### Supplied information
☆ ☆ ☆ ☆ ☆

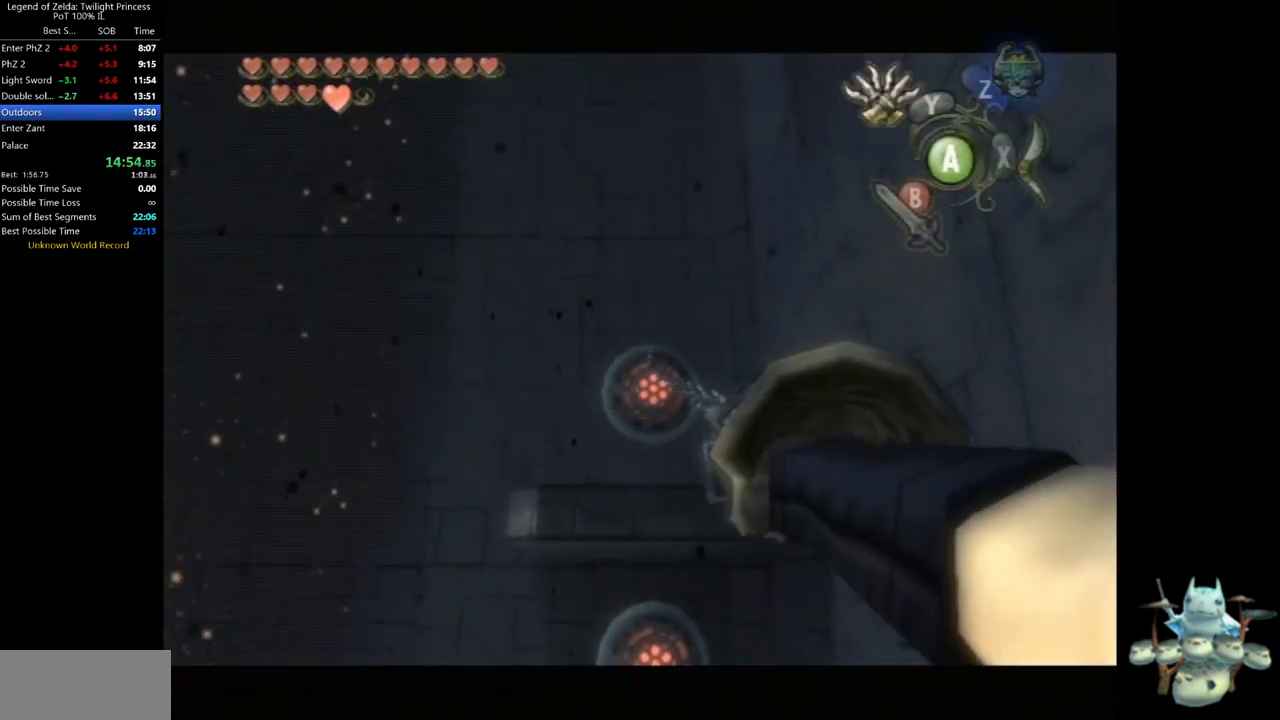
{"buttons": [], "left_stick": "center", "right_stick": "center", "events": []}
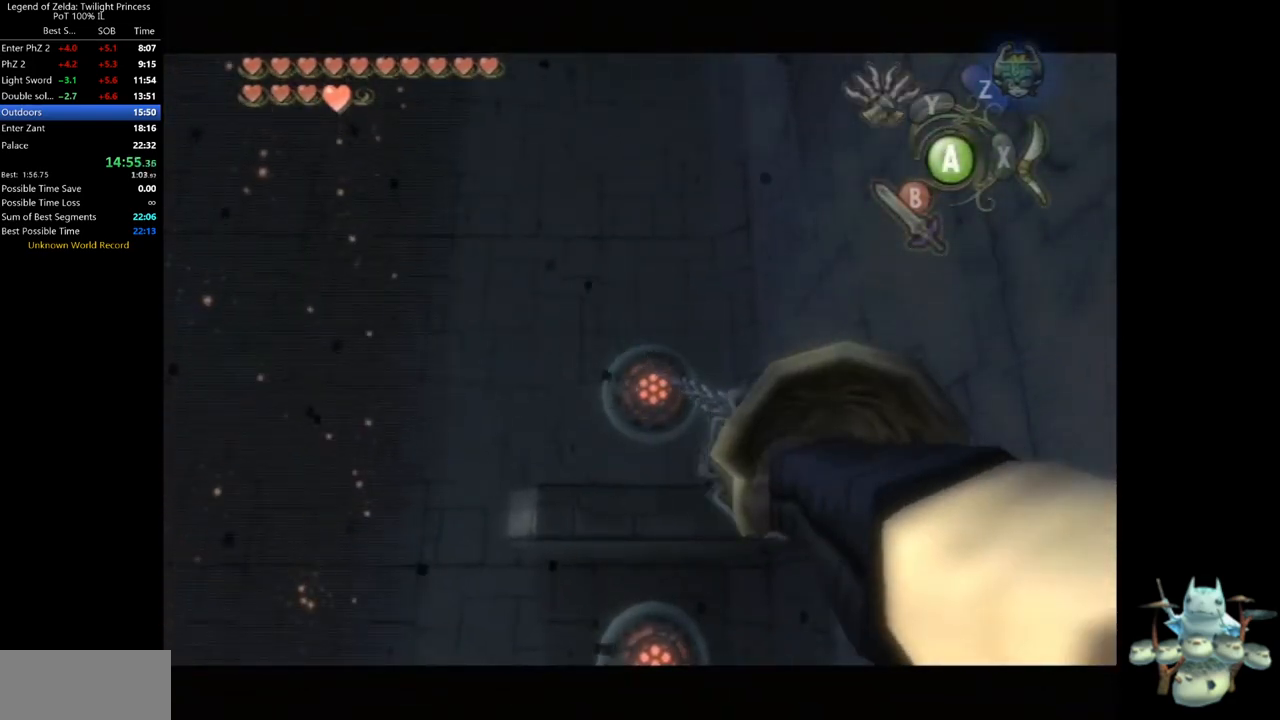
{"buttons": ["Y"], "left_stick": "center", "right_stick": "center", "events": [[133, "Y", "down"]]}
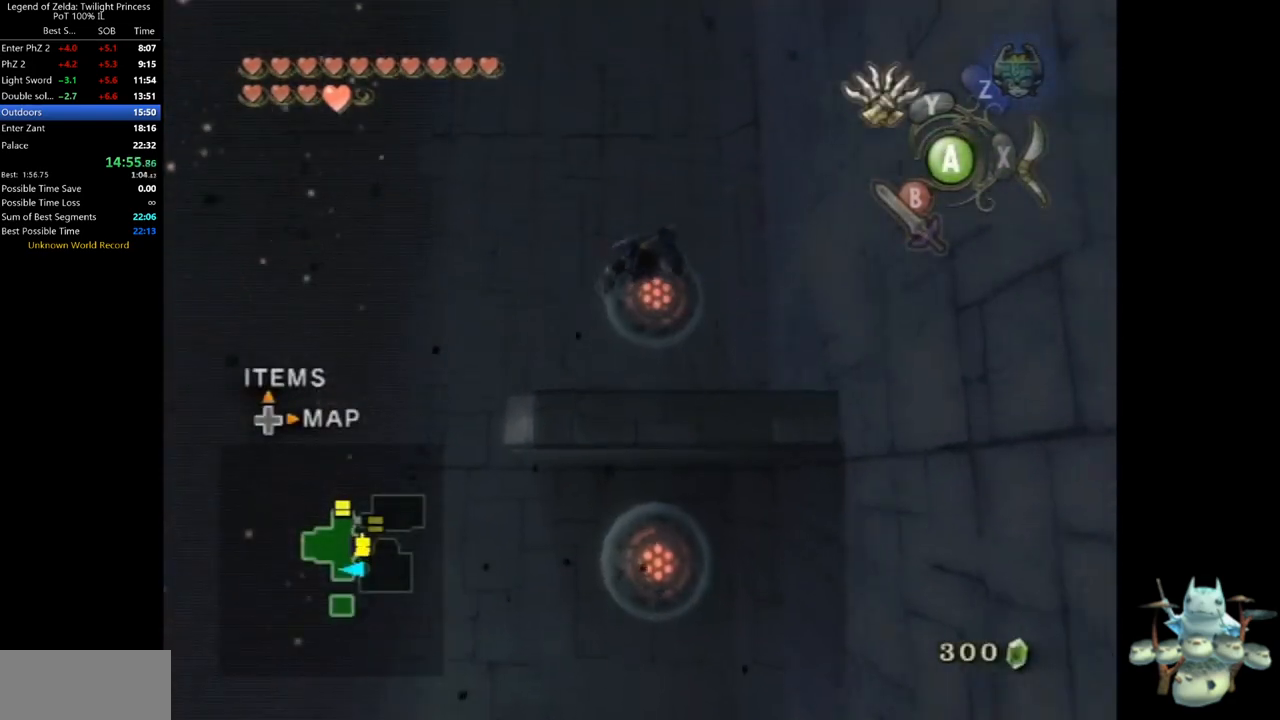
{"buttons": ["Y"], "left_stick": "center", "right_stick": "center", "events": []}
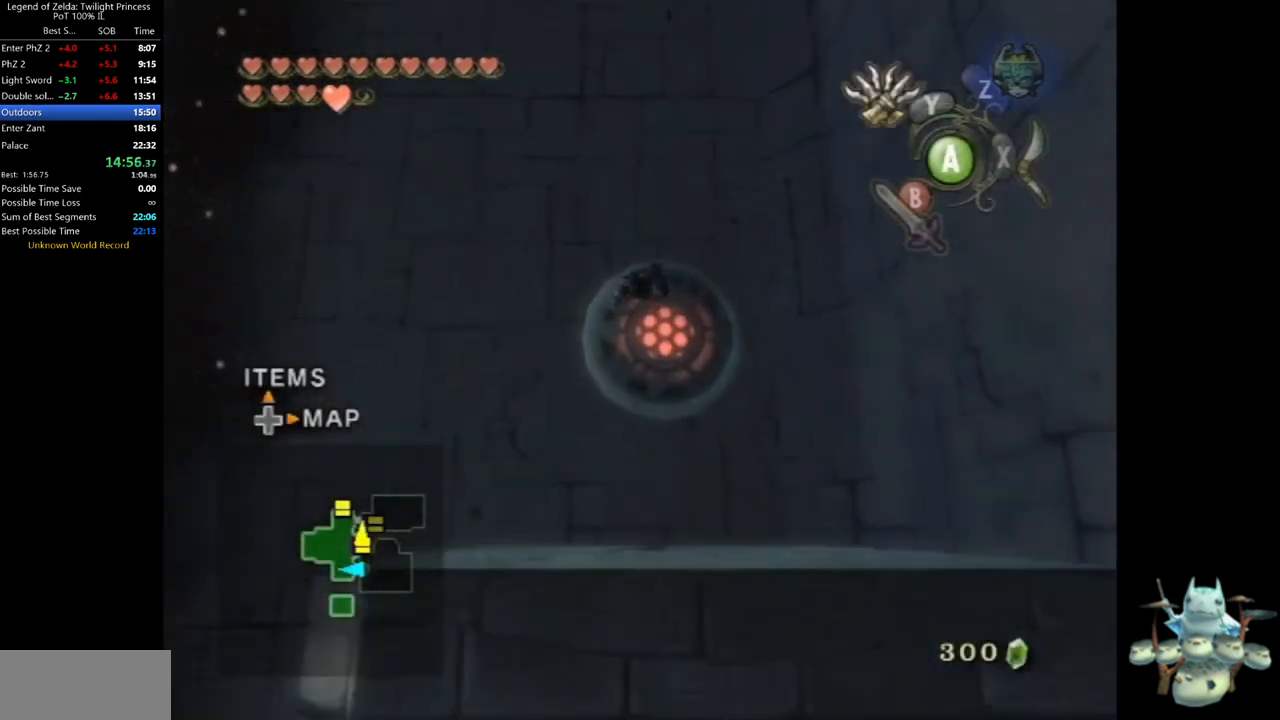
{"buttons": ["Y"], "left_stick": "down", "right_stick": "center", "events": [[200, "L1", "down"], [400, "left_stick", "down"], [433, "L1", "up"]]}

☆ ☆ ☆ ☆ ☆

### Your instructions
In full and without changes, repeat the listing above, but not its pictures.

### Task response
{"buttons": [], "left_stick": "center", "right_stick": "center", "events": []}
{"buttons": ["Y"], "left_stick": "center", "right_stick": "center", "events": [[133, "Y", "down"]]}
{"buttons": ["Y"], "left_stick": "center", "right_stick": "center", "events": []}
{"buttons": ["Y"], "left_stick": "down", "right_stick": "center", "events": [[200, "L1", "down"], [400, "left_stick", "down"], [433, "L1", "up"]]}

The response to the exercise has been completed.